MB INTJ (not verified) says...

I am intj but I believe in spiritual power.

Phoebe4 (not verified) says...

I think it's great that we've found something that helps us understand ourselves a little bit better, and lets us know we're not alone, but we shouldn't define ourselves according to the classic stereotypes or traits. If we all strictly behaved by the stereotype, we would be nothing more than analytical robots. It's entirely possible to be one type with behavior traits that defy the stereotype (such as being INTJ and Christian), or to have developed other traits (perception as a close second to judging). I have many beliefs, interests, hobbies, and talents that never show up on anything related to this personality, yet the essence of INTJ is me to the core. I see people type, "As an INTJ I ....", but I can't see ever making that kind of statement about myself, because then I would be stating that, "I behave this way because I am this personality." I am who I am, and that's fine.

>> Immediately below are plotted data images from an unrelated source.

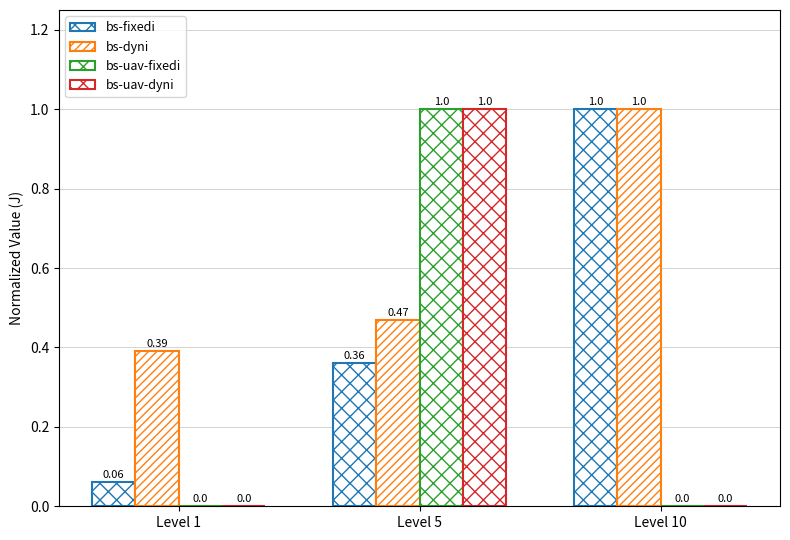

Reading left to right, extract all data points from this chart.

bs-fixedi: 0.1	0.4	1.0
bs-dyni: 0.4	0.5	1.0
bs-uav-fixedi: 0.0	1.0	0.0
bs-uav-dyni: 0.0	1.0	0.0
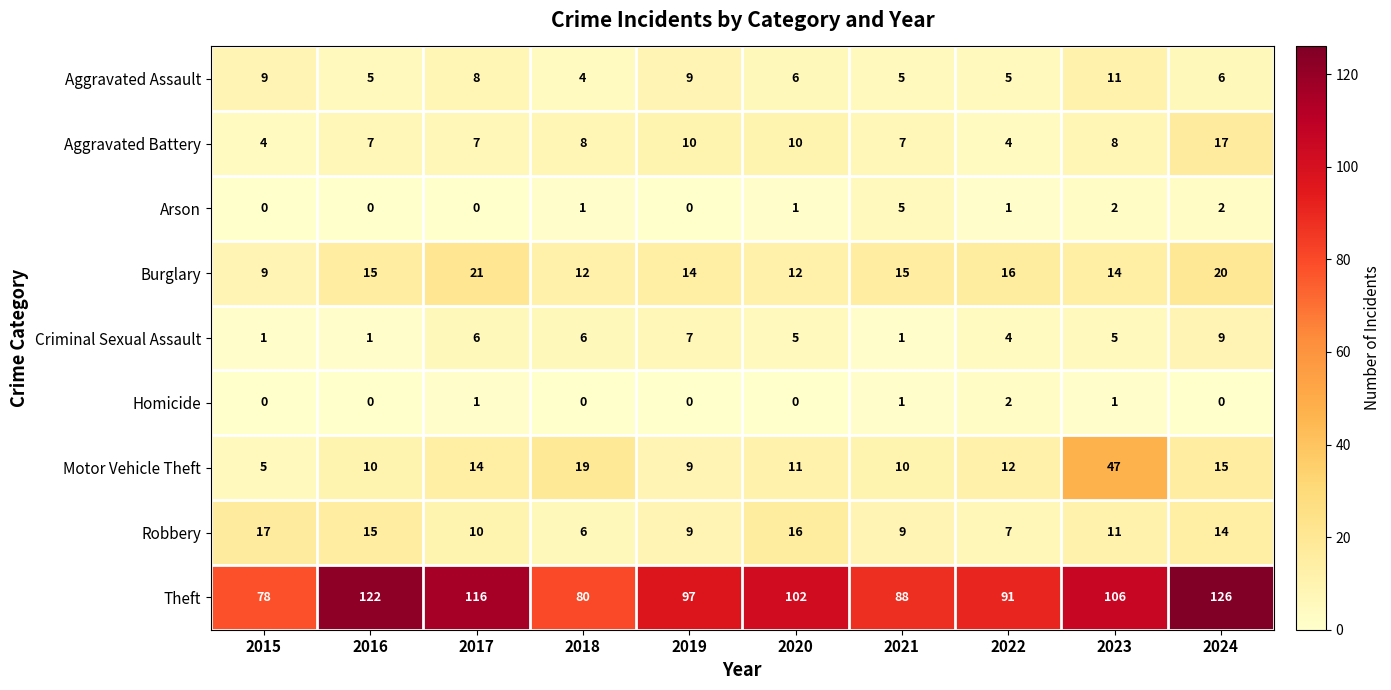

Which series has the largest range (max minus min)?

Theft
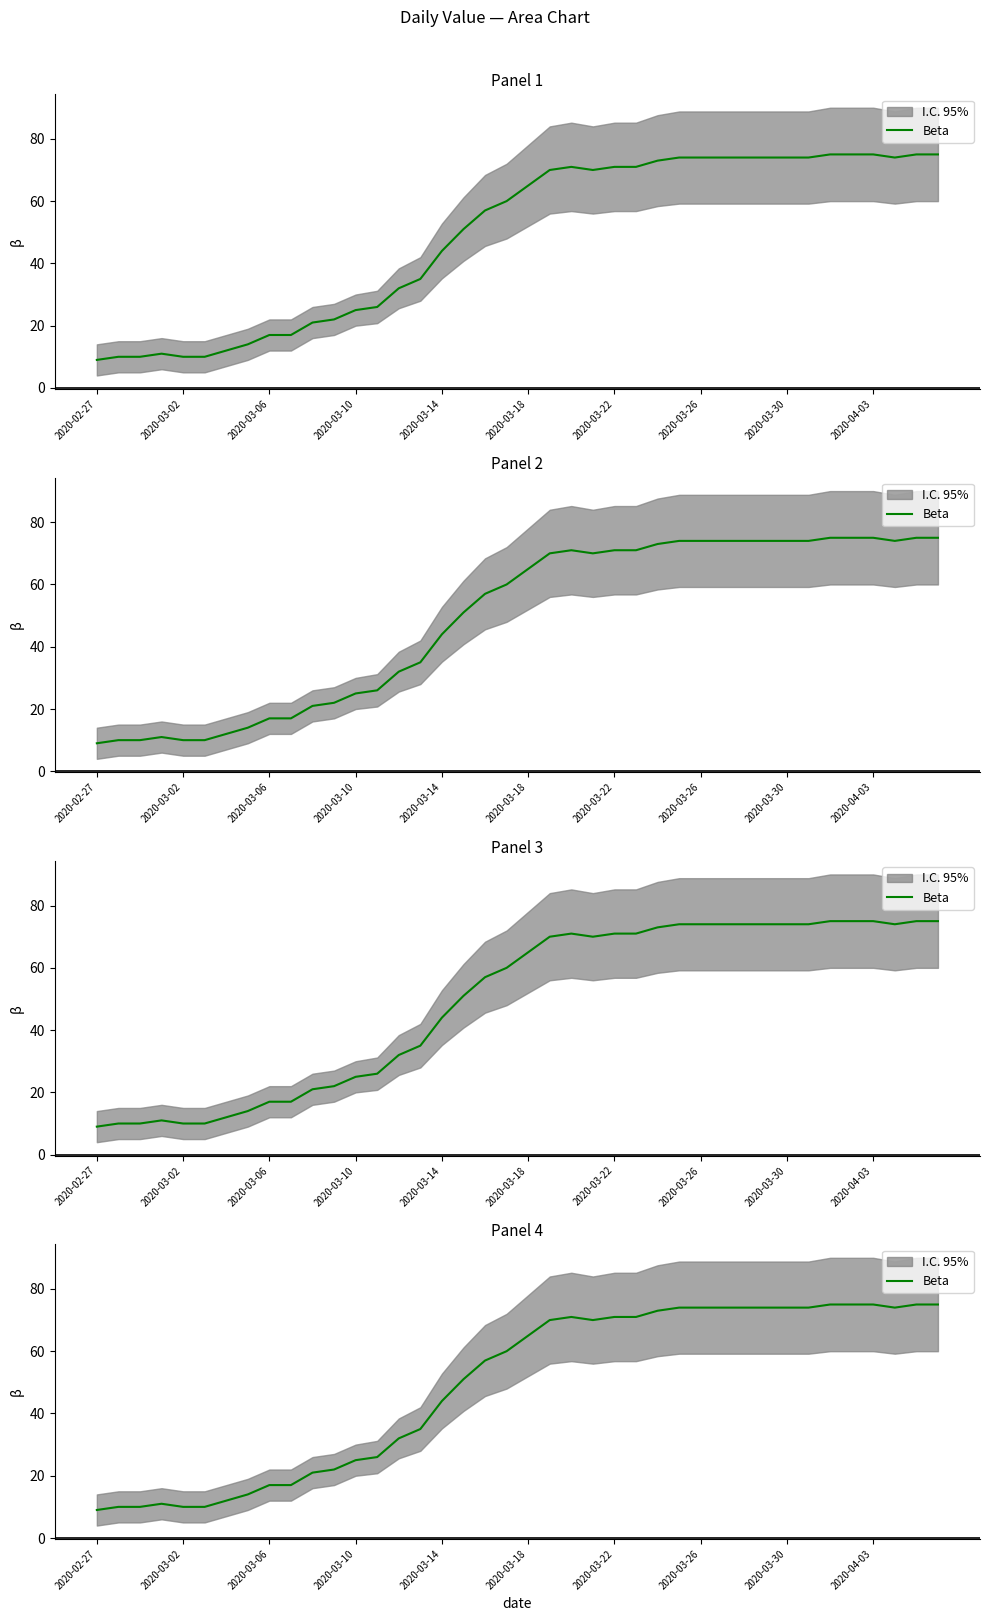

At which category does the chart reach its peak across all series?

34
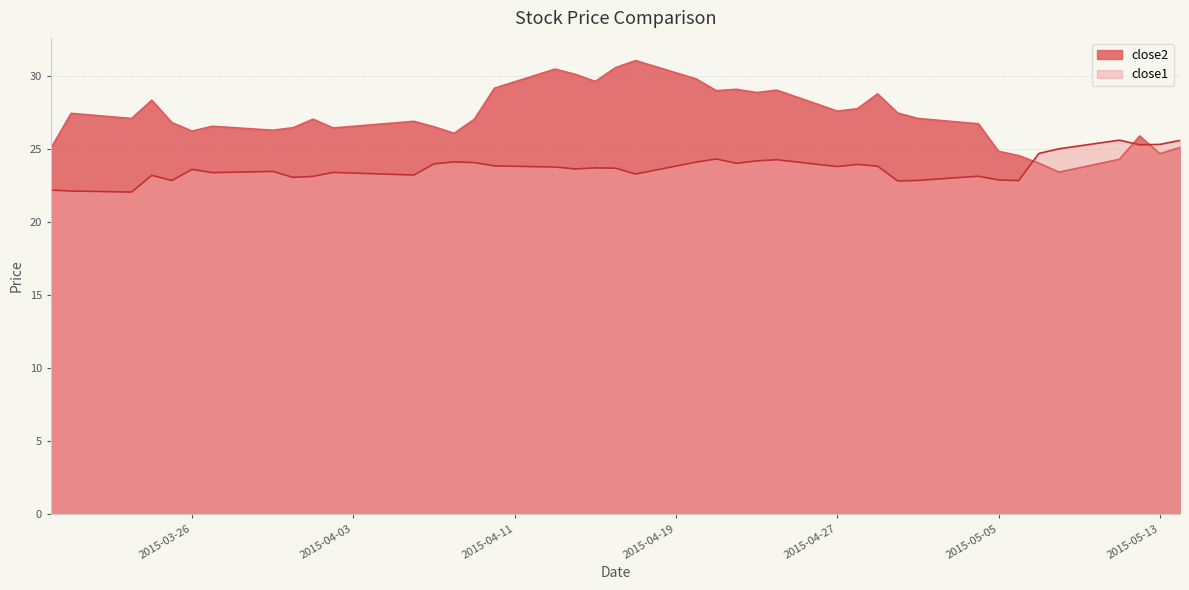

Which series has the largest total across all categories?

close2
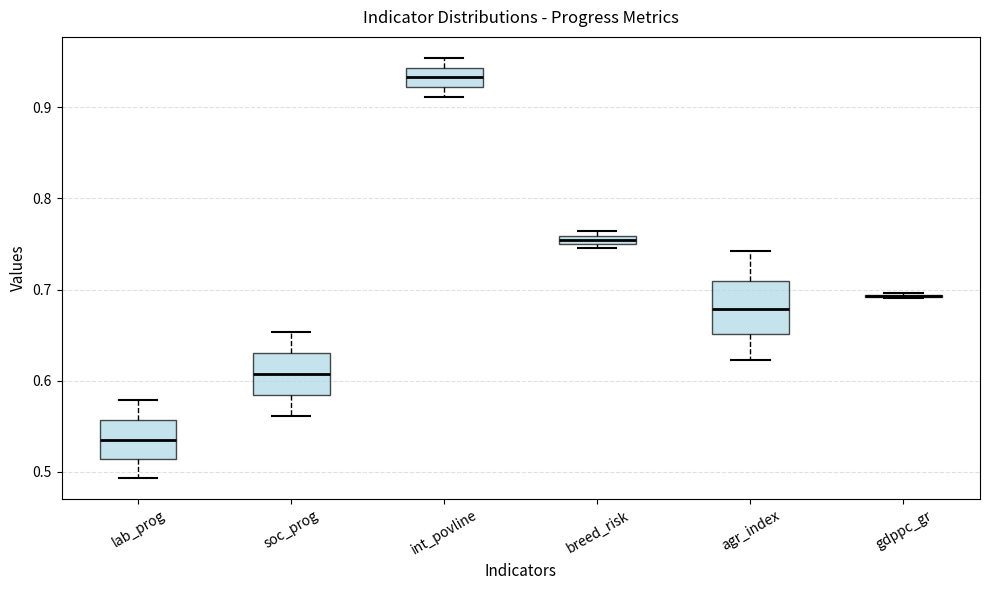

Which box is the tallest, from its lower edge to its upper edge?

agr_index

phoebs (not verified) says...

I wish people would quit saying, "As an INTJ I..." It implies that you identify with a certain category, therefore you behave a certain way, as if you have no control over it. I doubt many people who actually are INTJ are hardcore. Fitting the stereotype, and only the stereotype, would result in someone behaving as a cold-hearted robot. It's entirely probable to have developed some of the opposite personality components to some extent. I am INTJ, but have a healthily developed P. I think a sliding scale (for example, comparing your level of S to N) would be a more appropriate visual. Whatever our innate self is at birth, we can't ignore that experience does shape who we are. We all know different people respond to the same event differently. The same group of veterans can experience the same firefight, lose the same members of their unit, and upon returning home, different sensory events will trigger the same memory and result in different emotions and reactions. Extroverts may become introverts, if they were not extreme extroverts before deployment. Positive experiences can shape us as well, and it's worh remembering that different functions manifest and recess as we mature. Also worth remembering that we answer questions on personality tests in light of how we see ourselves - or to get the result we want for those of us who can manipulatesuch tests - and may not necessarily be accurate.